The dunk, a flying tomahawk slam with 55 seconds remaining at Austin’s Frank Erwin Center, sealed the Panthers’ 73-67 win over Fort Bend Dulles.
Warren moved on to college and then pro basketball, where he spent parts of two seasons with the Clippers. Now, at 25, he is a starting guard for the Chongqing Fly Dragon in the Chinese Basketball Association.
Although the Fly Dragon struggled to a 4-34 record and last place in the 20-team league this season, Warren led his team with a 38.9 scoring average and set a single-season CBA record with nine games of 50 or more points, including a 66-point effort in December against the Shanghai Sharks, who were led by Michael Beasley (42 points) of the Miami Heat and Bernard James (20 points) of the Dallas Mavericks.
Warren, a McDonald’s All-American as a senior, had his No. 32 jersey retired at North Crowley on Feb. 17 before the Panthers’ regular-season finale against Arlington Martin.
With the boys state playoffs in full stride, we caught up with Warren.
What’s it like to play pro ball in China? It’s a very good league for a short period of time. I played in Israel and Europe, and those are traditional eight-month leagues or nine if you’re in the playoffs, whereas China is five months or so. Right now, I’m just trying to make some money for my family and enjoy what the game means to me. One day, I’ll try to get back to the NBA, but for now I’m probably going to keep playing in China.
Looking back, what would you change about how your career has unfolded? Just being patient. I would have been more patient, especially looking back at some of the decisions I made. You got to be ready for this, the NBA or any professional league, to be a job. It’s just bigger than basketball. Basketball is a big part of it, but you’ve got to be ready for the business aspect of it as well.
You grew up in Texas and have done a lot of traveling. What did you like most about Los Angeles? Well, I don’t know necessarily that I like this, but it’s a lot more of the fast life compared to here or New York or Miami. You’ve got the beautiful cars, the beautiful women and the beautiful weather and a lot of parties and celebrities.

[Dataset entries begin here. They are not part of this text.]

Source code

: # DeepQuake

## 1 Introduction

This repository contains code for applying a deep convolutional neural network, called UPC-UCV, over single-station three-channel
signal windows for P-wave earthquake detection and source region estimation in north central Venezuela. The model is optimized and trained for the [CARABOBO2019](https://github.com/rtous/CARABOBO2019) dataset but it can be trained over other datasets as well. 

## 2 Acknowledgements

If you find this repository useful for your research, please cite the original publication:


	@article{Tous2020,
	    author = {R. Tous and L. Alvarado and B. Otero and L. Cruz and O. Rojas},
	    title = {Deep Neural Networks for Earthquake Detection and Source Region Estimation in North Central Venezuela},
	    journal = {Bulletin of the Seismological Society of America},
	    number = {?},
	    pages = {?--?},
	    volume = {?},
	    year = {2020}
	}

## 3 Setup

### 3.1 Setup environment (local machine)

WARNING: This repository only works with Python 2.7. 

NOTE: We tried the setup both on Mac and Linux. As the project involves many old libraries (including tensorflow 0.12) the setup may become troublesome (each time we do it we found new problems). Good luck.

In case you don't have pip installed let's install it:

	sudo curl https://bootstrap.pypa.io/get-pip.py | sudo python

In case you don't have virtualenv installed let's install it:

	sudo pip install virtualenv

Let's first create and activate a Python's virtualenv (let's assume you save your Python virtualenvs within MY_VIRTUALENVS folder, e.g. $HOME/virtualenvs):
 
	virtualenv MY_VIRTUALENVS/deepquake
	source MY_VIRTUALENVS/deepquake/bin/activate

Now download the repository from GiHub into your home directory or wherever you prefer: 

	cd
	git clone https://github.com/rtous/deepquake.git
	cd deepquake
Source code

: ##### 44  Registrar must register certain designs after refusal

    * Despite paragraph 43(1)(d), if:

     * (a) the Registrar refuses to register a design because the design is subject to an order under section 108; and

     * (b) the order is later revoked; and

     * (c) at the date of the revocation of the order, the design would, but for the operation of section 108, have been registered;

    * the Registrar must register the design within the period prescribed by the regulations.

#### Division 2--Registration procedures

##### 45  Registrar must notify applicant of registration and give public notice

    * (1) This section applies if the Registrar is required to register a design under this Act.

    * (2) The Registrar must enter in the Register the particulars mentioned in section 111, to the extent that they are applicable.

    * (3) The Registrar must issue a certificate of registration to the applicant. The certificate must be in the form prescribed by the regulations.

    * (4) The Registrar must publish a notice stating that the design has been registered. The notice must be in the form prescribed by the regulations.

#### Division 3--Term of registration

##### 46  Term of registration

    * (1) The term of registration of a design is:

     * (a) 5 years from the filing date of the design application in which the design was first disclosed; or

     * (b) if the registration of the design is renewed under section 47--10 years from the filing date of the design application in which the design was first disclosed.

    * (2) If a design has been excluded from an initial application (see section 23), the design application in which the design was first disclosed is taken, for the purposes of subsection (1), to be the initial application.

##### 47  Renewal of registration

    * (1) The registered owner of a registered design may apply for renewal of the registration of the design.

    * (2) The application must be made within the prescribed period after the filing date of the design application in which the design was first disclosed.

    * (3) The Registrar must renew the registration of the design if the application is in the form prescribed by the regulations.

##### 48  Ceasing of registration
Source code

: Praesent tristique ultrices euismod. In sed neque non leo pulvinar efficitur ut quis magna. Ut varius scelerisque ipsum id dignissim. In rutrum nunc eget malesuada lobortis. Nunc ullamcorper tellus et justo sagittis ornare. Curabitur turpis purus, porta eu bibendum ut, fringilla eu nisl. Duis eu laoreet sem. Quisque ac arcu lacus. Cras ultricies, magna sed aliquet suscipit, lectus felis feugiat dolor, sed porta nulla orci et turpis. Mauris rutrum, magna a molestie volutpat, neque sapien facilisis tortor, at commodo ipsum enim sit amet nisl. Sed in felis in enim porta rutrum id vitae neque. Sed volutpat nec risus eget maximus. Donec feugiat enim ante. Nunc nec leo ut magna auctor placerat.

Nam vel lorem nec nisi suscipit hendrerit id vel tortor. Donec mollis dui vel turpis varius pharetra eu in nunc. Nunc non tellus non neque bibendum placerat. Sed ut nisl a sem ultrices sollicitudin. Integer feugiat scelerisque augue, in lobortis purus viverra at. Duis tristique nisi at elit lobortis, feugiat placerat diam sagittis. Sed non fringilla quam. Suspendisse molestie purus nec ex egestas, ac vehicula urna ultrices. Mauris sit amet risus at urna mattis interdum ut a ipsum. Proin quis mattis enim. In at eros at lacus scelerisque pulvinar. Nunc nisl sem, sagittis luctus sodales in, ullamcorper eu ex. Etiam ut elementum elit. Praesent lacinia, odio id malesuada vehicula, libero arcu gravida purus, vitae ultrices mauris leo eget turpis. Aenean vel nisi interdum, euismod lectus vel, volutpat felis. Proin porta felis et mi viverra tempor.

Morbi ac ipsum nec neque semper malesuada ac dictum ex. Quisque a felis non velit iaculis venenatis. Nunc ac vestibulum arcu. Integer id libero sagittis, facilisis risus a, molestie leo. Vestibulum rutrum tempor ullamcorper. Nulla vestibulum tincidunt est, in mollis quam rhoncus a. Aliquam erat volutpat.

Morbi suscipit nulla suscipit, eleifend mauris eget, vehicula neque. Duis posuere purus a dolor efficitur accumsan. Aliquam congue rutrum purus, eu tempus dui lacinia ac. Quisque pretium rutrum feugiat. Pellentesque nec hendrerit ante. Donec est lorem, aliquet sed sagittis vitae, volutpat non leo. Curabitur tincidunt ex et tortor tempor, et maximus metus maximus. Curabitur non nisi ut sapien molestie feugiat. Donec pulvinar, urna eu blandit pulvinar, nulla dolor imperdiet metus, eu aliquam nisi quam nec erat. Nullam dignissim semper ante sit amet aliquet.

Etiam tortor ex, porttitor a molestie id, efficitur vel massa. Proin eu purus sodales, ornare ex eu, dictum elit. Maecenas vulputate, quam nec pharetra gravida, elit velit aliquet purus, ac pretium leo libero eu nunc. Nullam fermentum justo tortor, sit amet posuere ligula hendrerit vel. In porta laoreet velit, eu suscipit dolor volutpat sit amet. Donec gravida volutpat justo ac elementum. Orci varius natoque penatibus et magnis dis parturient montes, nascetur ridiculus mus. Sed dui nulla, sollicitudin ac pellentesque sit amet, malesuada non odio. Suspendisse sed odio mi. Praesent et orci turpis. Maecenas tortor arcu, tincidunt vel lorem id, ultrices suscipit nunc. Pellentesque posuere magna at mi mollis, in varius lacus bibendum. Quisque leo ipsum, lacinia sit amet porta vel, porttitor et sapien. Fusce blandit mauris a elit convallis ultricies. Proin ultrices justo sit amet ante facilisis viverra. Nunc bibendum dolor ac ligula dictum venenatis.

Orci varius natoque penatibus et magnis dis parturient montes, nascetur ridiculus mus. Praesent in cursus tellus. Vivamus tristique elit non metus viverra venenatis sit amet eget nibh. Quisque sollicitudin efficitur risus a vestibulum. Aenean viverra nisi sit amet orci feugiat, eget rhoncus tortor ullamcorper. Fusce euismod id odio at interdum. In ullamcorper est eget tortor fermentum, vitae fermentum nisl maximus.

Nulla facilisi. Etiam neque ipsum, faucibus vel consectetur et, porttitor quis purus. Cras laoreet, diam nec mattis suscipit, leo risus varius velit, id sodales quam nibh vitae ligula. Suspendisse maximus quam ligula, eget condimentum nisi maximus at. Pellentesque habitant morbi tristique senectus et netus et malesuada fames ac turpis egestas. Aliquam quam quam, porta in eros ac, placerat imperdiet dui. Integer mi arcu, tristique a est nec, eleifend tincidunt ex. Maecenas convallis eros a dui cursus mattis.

If you get caught up in it, you’re going to have a hard time being successful. I tried to enjoy some of it, but mainly spent a lot of time going to the beach and just trying to focus on getting better as a player.
What are your fondest memories of playing at North Crowley? When I was here, I was just trying to win. There wasn’t much of a mystery to it. I do know that the hard work pays off and doing this helps the younger guys when you see guys like Keith Langford and myself honored in this way. Not everyone will get a jersey retired, but it’s something to look forward to if you’re working and trying to get better. I kind of laugh, though, when I think about winning state because it reminds me of the hard times me and Coach [Tommy] Brakel had together. As far as that dunk, I remember that like it was yesterday. We had made a run to finally get the lead and I can’t remember exactly what happened, but my teammate T.J. Franklin was taking the ball out and I went long. I want to say Coach Brakel drew it up out of a timeout and it just worked to perfection. That dunk was really just like a statement dunk. It just meant that all our hard work had paid off.
North Crowley continues to produce great basketball talent. What advice do you give these guys about recruiting? I’ve already said this once, but the main thing is patience. Patience will help you through a lot of things, and not just making decisions about college, but life, also. It’s something I wish I would have done more of. If they have patience and look for the right situation, they can do a lot in their career. I think for me, OU was a great decision. It was close to home, I got to play with one of the best college players ever in Blake Griffin.